= Disillusionment of Ten O'Clock =

Poem by Wallace Stevens

"Disillusionment of Ten O'Clock" is a poem from Wallace Stevens's first book of poetry, Harmonium. First published in 1915, it is in the public domain.

 The houses are haunted
 By white night-gowns.
 None are green,
 Or purple with green rings,
 Or green with yellow rings,
 Or yellow with blue rings.
 None of them are strange,
 With socks of lace
 And beaded ceintures.
 People are not going
 To dream of baboons and periwinkles.
 Only, here and there, an old sailor,
 Drunk and asleep in his boots,
 Catches tigers
 In red weather.

==Interpretation==
The poem allows the reader to linger over the possibility of colors, strangeness and unusual dreams. Imagination that is absent from a mundane orderly life is represented by a dandified aesthete and an adventurous and exciting life by a drunken sailor dreaming of catching tigers in red weather.
---+---
_Exercises_:
[1] Shorten the paragraph in the text on "Disillusionment of Ten O'Clock" that begins "The poem allows the reader", and keep its main points.
[2] Extend the text on "Disillusionment of Ten O'Clock" with one more paragraph that follows on from its last sentence.

_Listed entries_:
---+---
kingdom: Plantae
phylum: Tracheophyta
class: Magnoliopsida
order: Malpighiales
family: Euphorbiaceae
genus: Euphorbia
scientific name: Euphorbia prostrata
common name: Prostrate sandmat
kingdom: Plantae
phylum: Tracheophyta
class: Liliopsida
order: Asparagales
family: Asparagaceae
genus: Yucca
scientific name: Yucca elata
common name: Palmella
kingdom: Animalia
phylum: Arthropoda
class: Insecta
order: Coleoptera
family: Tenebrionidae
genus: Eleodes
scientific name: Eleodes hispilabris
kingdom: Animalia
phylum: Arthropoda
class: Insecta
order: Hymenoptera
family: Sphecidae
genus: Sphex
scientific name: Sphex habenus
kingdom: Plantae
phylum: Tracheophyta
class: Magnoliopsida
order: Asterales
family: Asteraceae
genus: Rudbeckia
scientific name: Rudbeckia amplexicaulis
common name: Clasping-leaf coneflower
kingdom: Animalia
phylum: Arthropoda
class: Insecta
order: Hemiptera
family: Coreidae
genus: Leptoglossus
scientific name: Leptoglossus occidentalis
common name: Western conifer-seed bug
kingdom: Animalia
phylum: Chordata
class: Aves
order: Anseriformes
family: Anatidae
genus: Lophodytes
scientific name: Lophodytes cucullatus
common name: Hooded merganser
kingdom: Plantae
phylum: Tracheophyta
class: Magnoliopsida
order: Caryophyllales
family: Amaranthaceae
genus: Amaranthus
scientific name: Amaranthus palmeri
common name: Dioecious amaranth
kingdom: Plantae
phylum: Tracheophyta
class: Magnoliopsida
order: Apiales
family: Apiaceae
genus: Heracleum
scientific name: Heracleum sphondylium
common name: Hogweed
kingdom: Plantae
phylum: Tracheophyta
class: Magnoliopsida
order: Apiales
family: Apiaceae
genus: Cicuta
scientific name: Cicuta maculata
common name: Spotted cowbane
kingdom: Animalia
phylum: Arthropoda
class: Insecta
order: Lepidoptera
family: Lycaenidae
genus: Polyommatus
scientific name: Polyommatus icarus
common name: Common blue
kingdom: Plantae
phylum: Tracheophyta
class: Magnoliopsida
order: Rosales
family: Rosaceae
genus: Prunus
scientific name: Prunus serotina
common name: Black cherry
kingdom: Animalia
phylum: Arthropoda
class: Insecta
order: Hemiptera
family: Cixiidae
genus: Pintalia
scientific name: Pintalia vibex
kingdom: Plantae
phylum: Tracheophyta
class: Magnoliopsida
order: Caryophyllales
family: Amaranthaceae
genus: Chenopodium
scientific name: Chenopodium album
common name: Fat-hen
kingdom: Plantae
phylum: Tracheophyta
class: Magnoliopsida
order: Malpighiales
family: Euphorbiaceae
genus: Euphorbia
---+---
_Answers per task_:
[1] The poem lets the reader dwell on colors, strangeness and unusual dreams. A dandified aesthete stands for the imagination missing from a mundane, orderly life. A drunken sailor dreaming of catching tigers in red weather stands for an adventurous, exciting life.

[2]
The poem's message is fairly simple. Stevens believed that poetry and literature in general had the ability to excite and inspire. He believed that the imagination was an overlooked tool with the innate capability of distinguishing a mundane life (i.e. the lives of those who wore 'white night gowns' to bed) from an exciting and fulfilling one. Essentially, he believed that the only limit on a person's life was a weak imagination.

The poem itself shows that imagination has its own order, so the representation should be kept distinct from its subject. This follows one of the main facets necessary for modernist literature to function: that the object or idea being represented exists in and for itself. On this reading, the poem is not an indictment of middle-class values, though that is one interpretive option, but rather the "haunted house" of white night-gowns represents life without imagination.